Global EdTech: Aligning Inquiry with Infrastructure

I partnered with a global EdTech serving homeschool communities to bring clarity, structure, and operational coherence to an inquiry‑ and project‑based online learning model.

Context & Challenge

The organisation was building an ambitious online learning experience for a global homeschool community — one that blended inquiry‑based learning, project‑based structures, and flexible online delivery. The vision was strong, but the system underneath was still forming. Multiple teams were working at speed, curriculum and operations were evolving simultaneously, and the platform needed a coherent learning model that could scale across diverse learners, time zones, and teaching styles.

The challenge was not a lack of ideas. It was the absence of a clear architecture to connect curriculum, pedagogy, assessment, and operations into a usable, sustainable system.

My Role

I worked as a strategic partner across curriculum, operations, and learning design. My focus was to bring coherence to the learning model, support the development of inquiry‑ and project‑based structures, and help the organisation build the systems required to deliver a consistent, high‑quality online experience.

This included mapping workflows, clarifying pedagogical logic, supporting curriculum development, and advising on operational processes that would make the model viable for teachers, learners, and families.

Understanding the Users

Like any UX‑driven project, success depended on understanding the real users:

• Learners across multiple countries, time zones, and learning needs

• Parents acting as co‑educators in a homeschool environment

• Teachers facilitating inquiry‑based learning online

• Operational teams coordinating schedules, communication, and delivery

• Curriculum designers building projects and experiences at pace

Each group had different expectations, constraints, and workflows. The key was designing a system that supported all of them without compromising the integrity of the learning model.

Mapping the Learning Model

To create coherence, I worked on defining and clarifying:

  • the organisation’s learning philosophy

  • the structure of inquiry‑ and project‑based units

  • the relationship between synchronous and asynchronous learning

  • the expectations for learners and families

  • the assessment logic that aligned with the model

This work created a shared vocabulary and conceptual framework — essential for scaling a global programme.

Operational Systems & Workflow Design

The learning model could only succeed if the operational systems supported it. I helped the team identify and refine:

  • teacher workflows for planning, facilitation, and feedback

  • communication flows between teachers, learners, and families

  • scheduling structures that worked across time zones

  • internal alignment between curriculum, operations, and product

This was the backbone that allowed the curriculum to function in a real‑world online environment.

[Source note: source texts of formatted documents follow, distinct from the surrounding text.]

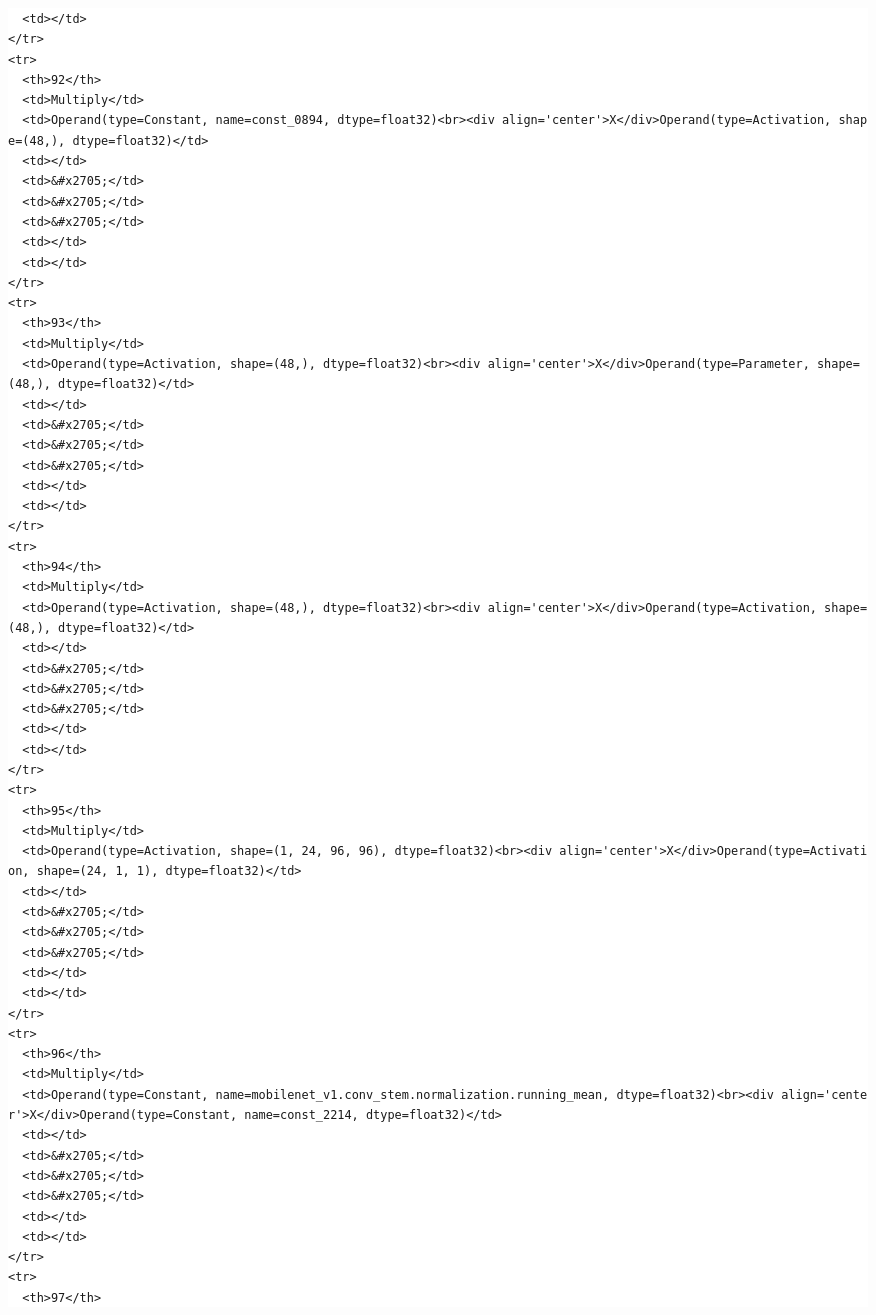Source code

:       <td></td>
    </tr>
    <tr>
      <th>92</th>
      <td>Multiply</td>
      <td>Operand(type=Constant, name=const_0894, dtype=float32)<br><div align='center'>X</div>Operand(type=Activation, shape=(48,), dtype=float32)</td>
      <td></td>
      <td>&#x2705;</td>
      <td>&#x2705;</td>
      <td>&#x2705;</td>
      <td></td>
      <td></td>
    </tr>
    <tr>
      <th>93</th>
      <td>Multiply</td>
      <td>Operand(type=Activation, shape=(48,), dtype=float32)<br><div align='center'>X</div>Operand(type=Parameter, shape=(48,), dtype=float32)</td>
      <td></td>
      <td>&#x2705;</td>
      <td>&#x2705;</td>
      <td>&#x2705;</td>
      <td></td>
      <td></td>
    </tr>
    <tr>
      <th>94</th>
      <td>Multiply</td>
      <td>Operand(type=Activation, shape=(48,), dtype=float32)<br><div align='center'>X</div>Operand(type=Activation, shape=(48,), dtype=float32)</td>
      <td></td>
      <td>&#x2705;</td>
      <td>&#x2705;</td>
      <td>&#x2705;</td>
      <td></td>
      <td></td>
    </tr>
    <tr>
      <th>95</th>
      <td>Multiply</td>
      <td>Operand(type=Activation, shape=(1, 24, 96, 96), dtype=float32)<br><div align='center'>X</div>Operand(type=Activation, shape=(24, 1, 1), dtype=float32)</td>
      <td></td>
      <td>&#x2705;</td>
      <td>&#x2705;</td>
      <td>&#x2705;</td>
      <td></td>
      <td></td>
    </tr>
    <tr>
      <th>96</th>
      <td>Multiply</td>
      <td>Operand(type=Constant, name=mobilenet_v1.conv_stem.normalization.running_mean, dtype=float32)<br><div align='center'>X</div>Operand(type=Constant, name=const_2214, dtype=float32)</td>
      <td></td>
      <td>&#x2705;</td>
      <td>&#x2705;</td>
      <td>&#x2705;</td>
      <td></td>
      <td></td>
    </tr>
    <tr>
      <th>97</th>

Curriculum Support & Structure

I supported the development of inquiry‑ and project‑based curriculum by:

  • clarifying the logic behind unit design

  • ensuring alignment between standards, learning outcomes and project tasks

  • creating structures that made inquiry manageable online

  • supporting teams to design experiences that worked for homeschool families

The goal was to make the curriculum both pedagogically sound and operationally deliverable.

Outcomes & Impact

The organisation gained:

  • a clearer, more coherent learning model

  • aligned workflows across curriculum, operations, and teaching

  • a shared vocabulary that improved communication and decision‑making

  • stronger structures for inquiry‑ and project‑based online learning

  • a more sustainable system for scaling a global homeschool programme

The work created the foundation the team needed to grow with confidence and deliver a consistent, high‑quality learning experience.

Reflection

This project reinforced a core truth of learning design: innovative models succeed when the system around them is coherent. Inquiry‑based and project‑based learning are powerful, but they require strong architecture, clear workflows, and aligned operations — especially in an online, global context. My role was to help build that architecture so the organisation could focus on what mattered most: creating meaningful learning experiences for young people around the world.